* _やること_
a) 下のハバネロの病気と害虫についての文章に出てくる、ハバネロの体の部分の名前を全部あげてください。「株全体」は入れません。
b) 下のハバネロの病気と害虫についての文章の、最後の文のあとに続く部分を書いてください。

* _読む文章_
· · · ·

発生箇所は葉や茎からとなりますが、基本的に治療の手段がないため最終的には株全体に蔓延し、茎や葉の、果実の奇形や萎縮の原因となります。
原因と対策
カビなどの細菌による病気ではなく、アブラムシなどによってウイルスが媒介されて発症するケースが多いようです。収穫時の人間の手が媒介するケースもあるようです。
いずれにせよ発症後の対策方法はなく、アブラムシの駆除対策をしっかりするというのが最も現実的な予防対策となります。
アブラムシ
どんな植物にとってもアブラムシは害虫と言えますが、ハバネロも例外ではありません。果実の刺激は強いものの、茎や葉には刺激成分はありませんのでアブラムシの吸汁による被害をうけます。
上述したモザイク病のようなウィルス性の病気を運んでくることもあるので、しっかり対策したいところです。

· · · ·

* _一覧データ_
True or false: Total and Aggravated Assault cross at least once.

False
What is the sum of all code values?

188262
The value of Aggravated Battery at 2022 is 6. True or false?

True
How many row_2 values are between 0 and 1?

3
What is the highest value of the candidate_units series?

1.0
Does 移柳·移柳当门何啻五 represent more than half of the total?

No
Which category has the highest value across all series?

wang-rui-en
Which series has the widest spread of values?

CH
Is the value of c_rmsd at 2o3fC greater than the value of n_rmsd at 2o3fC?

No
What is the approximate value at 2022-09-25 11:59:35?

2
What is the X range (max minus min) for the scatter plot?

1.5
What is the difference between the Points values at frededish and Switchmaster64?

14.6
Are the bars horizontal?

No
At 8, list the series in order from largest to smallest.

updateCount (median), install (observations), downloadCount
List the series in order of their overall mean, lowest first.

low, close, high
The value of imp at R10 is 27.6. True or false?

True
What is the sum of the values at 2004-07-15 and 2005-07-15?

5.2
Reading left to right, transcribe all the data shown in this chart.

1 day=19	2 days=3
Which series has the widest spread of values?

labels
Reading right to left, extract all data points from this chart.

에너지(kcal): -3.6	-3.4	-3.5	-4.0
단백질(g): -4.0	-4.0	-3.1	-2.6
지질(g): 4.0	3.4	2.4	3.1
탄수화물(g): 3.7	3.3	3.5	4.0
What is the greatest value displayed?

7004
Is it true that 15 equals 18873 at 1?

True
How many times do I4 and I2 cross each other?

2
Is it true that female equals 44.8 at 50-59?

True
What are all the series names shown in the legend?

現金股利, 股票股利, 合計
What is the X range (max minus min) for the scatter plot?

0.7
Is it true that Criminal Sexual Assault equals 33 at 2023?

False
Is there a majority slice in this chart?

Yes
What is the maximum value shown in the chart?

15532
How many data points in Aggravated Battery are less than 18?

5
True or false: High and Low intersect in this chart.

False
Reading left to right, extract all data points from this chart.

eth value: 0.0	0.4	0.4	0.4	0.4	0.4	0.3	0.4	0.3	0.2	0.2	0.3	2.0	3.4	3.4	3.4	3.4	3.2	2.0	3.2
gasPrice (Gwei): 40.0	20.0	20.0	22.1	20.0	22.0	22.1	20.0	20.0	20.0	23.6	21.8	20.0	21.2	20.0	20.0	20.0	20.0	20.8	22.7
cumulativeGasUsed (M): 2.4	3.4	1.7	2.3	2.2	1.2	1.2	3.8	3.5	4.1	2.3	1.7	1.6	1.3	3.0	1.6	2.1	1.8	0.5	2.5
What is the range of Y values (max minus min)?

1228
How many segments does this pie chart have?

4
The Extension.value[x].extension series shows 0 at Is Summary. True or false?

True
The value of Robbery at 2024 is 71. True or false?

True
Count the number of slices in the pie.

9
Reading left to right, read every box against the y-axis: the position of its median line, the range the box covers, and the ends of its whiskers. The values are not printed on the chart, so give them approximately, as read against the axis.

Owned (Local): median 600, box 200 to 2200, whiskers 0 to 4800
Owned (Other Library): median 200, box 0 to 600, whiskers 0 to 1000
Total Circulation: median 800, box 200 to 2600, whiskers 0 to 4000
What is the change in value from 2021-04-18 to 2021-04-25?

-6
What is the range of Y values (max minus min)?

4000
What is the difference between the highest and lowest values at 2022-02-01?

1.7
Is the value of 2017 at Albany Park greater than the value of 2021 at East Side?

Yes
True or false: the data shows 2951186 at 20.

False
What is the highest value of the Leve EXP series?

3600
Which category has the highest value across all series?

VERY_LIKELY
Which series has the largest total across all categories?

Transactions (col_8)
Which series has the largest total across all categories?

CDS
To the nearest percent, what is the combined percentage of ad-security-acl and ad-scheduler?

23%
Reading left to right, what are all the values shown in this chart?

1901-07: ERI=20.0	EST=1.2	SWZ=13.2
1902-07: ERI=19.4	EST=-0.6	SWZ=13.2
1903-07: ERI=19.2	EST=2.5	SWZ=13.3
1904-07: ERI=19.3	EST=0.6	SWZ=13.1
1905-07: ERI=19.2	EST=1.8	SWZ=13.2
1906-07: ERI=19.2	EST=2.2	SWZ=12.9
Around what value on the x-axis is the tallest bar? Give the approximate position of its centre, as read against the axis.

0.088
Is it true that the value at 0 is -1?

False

· · · ·

* _答え_
a) 葉、茎、果実

b)
対策は見つけ次第洗い流す、もしくはテープなどで捕殺します。酢や牛乳スプレーなども効果があるとされていますが、確実な効果を期待するなら薬剤スプレーを使いましょう。成分を気にする場合は食品成分由来のスプレーなどもあります。
おわりに
日本ではまだまだ栽培されていないハバネロですが、特に暑い地域でならば育てるのはそれほど難しくないといえます。
基本的にピーマンの栽培と似ているところが多いですね。収穫時と収穫後は危険物を取り扱うくらいの注意が必要ですが・・・
なんにせよ家庭ではハバネロをどう利用していくかが課題と言えそうです。激辛料理好きの方はぜひ試して見てはどうでしょう!